Devletin vatandaşına verebileceği en büyük güvence adalettir. Adalet hukuk varsa tesis edilir. Adalette teşkilatlanma yeniden tesis edilirken, hukukta çağdaşlaşma olmazsa ne değişir. Değişirken değişmemek engel çıkartmak, zaman kaybettirmektir. Suni hadiselerle insan aklı yönetilmekte, yönlendirilmektedir. Bundan kurtulmadığımız sürece gerçek hukuk düzeni ve adaleti getiremeyiz. Bir canavardan kurtulacağız diye, başka bir canavar yaratmak zorunda değiliz. Bir dönemin paralel devleti, bugünde daha farklı yapılara bürünmemelidir. Kaş yapalım derken göz çıkartmayalım.
İşte her mesleğin bir imamı olduğu dönemi geride bırakmaya çalışırken, yeni imamlar ediniyoruz. Bağımsız yargımızın tamamen bağımlı kılınmak istendiği ve bunun içinde bir kısım meslektaşlarımızın tercih edildiği görülmekte. Beyler buna bir dur denilmezse, bu işler sarpa saracak ve devletin verdiği yargı güvencesi rafa kaldırılacaktır. Buna kimse müsaade edemez. Çağımızda artık iletişim nedeniyle hiçbir şeyinde gizli kalamamakta. Sizler deve kuşu gibi kafanızı kumada gömseniz, görmemezlikten gelemezsiniz.
Milletin vebali üzerinize olur. Artık şucu, bucu olanlar denenmemeli. Dine dayalı eğitim ve yönetim modellerinde çağdaşlaşmanın gelişmediği görülmeli. Birilerin bizim dinimizi de çarpıttığını anlamalıyız. İnsan merkezli ve gerçek değerleri ifade etmeyen hukuk normları tek başına yeterli olamayacağından değişimin her yönlü yapılması da kaçınılmazdır.
Bir devleti değiştirmeye kalkmak yeni bir devlet kurma süreçleri sancılı olur. Çağımızda ise bu anlayışlara hitap eder. Zekalar açılmış, anlayışlar derinleşmiştir. Yeni dünya düzeninde muğlak olan hiçbir şeye yer verilmeyecektir. Çağı anlayan ve çağlar ötesine taşıyan fikirlerin hâkim olacağı günümüzün bir gerçeğidir.
Tesadüflerle gelmedik. Evet hiçbir şey tesadüf değildir. Bugünkü iktidarlarda yıllar öncesinin plan ve projesidir.

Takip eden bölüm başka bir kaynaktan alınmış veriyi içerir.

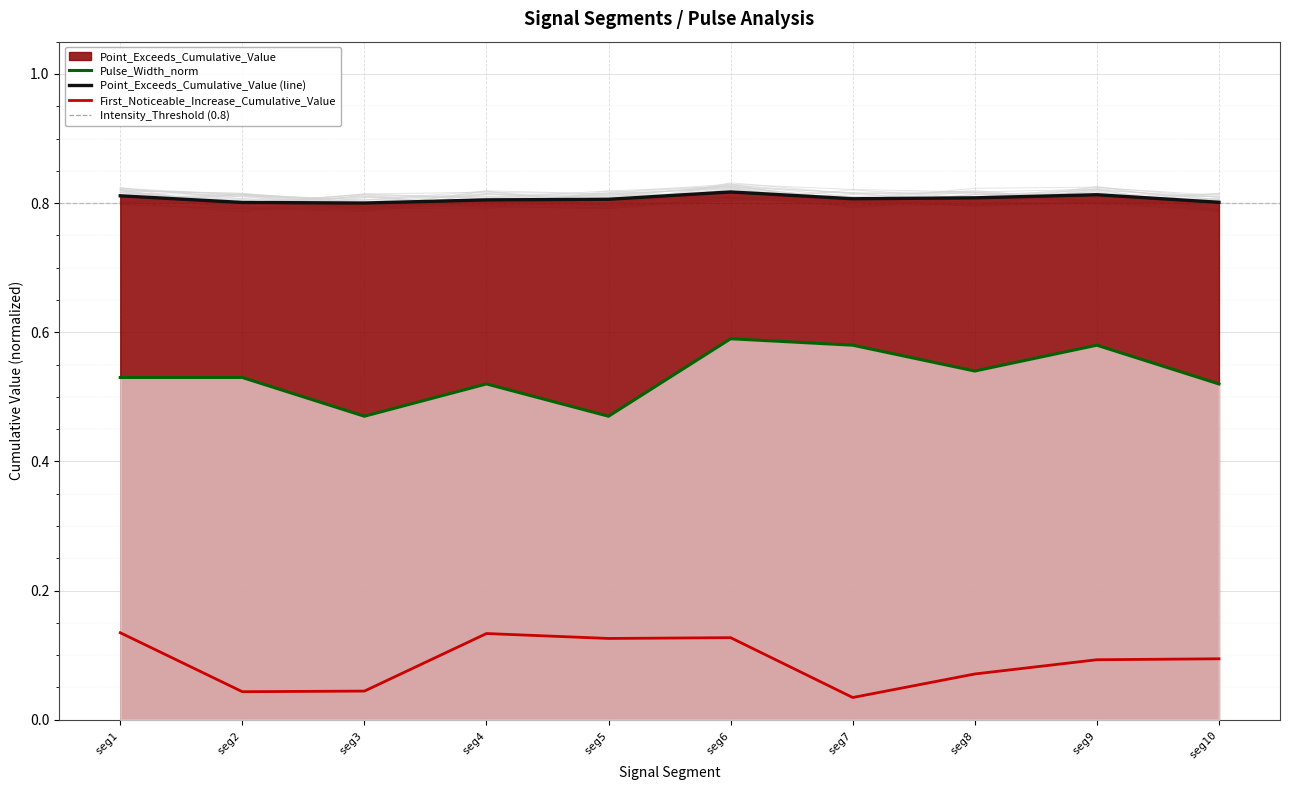

List the series in order of their overall mean, highest first.

Point_Exceeds_Cumulative_Value, Pulse_Width_norm, First_Noticeable_Increase_Cumulative_Value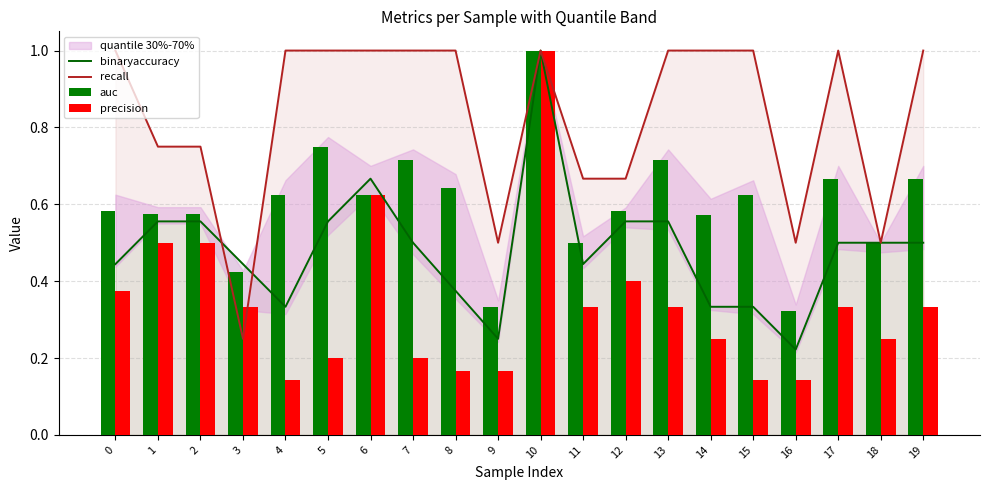

What is the total value across all series at 4?

2.1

Değişen dünya düzeninde ekonomik verilerin bir noktadan sonra sıkışan ve daralan sermaye piyasasıyla çökeceği görülmektedir. Deniyoruz, deneniyoruz ve daha çok şey deneyip, deneneceğiz. Sonunda mutlaka bir çıkış yolu bulunacak, tıpkı demir dağları eriterek anayurttan çıktığımız gibi bu kıskaçtan da çıkacağız. Her yönlü düzenlemeler yaparak, yeni bir devlet sistemi oluşturarak yapacağız. Bunda kimsenin kuşkusu olmasın. Bu mevsimlerin geçişi gibi oluşan bir süreçtir.
Yıkıcı taraf dediğimiz zihniyetin eskisi gibi etkin ve yetkin olmadığı, olamayacağı anlaşılmaktadır. Onların yapmak istediği değişikliklerinde işe yaramadığı, karşı düşüncenin ki yapıcı adına olduklarını iddia edenlerin de aslında yaparken yıkan topluluk olduğu, bu nedenle gerçek çıkış noktalarını bulamadıkları ortada. Bütün dünya ülkelerinin milliyetçi kesiminin aradığı gerçek kurtuluş reçetesi bizim milletimizdedir.

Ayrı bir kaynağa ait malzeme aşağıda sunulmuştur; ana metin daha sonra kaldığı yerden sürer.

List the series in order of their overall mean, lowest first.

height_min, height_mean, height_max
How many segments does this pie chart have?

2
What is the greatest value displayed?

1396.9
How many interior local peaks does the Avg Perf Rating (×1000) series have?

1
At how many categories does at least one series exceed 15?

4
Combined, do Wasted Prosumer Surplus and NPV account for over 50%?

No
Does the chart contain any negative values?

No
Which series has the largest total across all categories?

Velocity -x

Yeni bir sisteme ihtiyaç var diye, yenileştireceğine eskisinden daha zulüm kar olmaya müsaade edilmemelidir. Biz geleceğin, insan değerleri ve insanın temeline dayalı yeni bir dünya düzeniyle gerçekleşeceğine inanmaktayız. Yeni, çağdaş dünya düzeninde insanlığın yeni medeniyetinde gerçek hukuk düzeninin kurulacağını ve kurtuluşunun yaşanacağını görmekteyiz. Gerçekçi hedefimizden, bir an olsa sapmaz ve vazgeçmezsek mutlak gerçek insan düzeni kurulacaktır.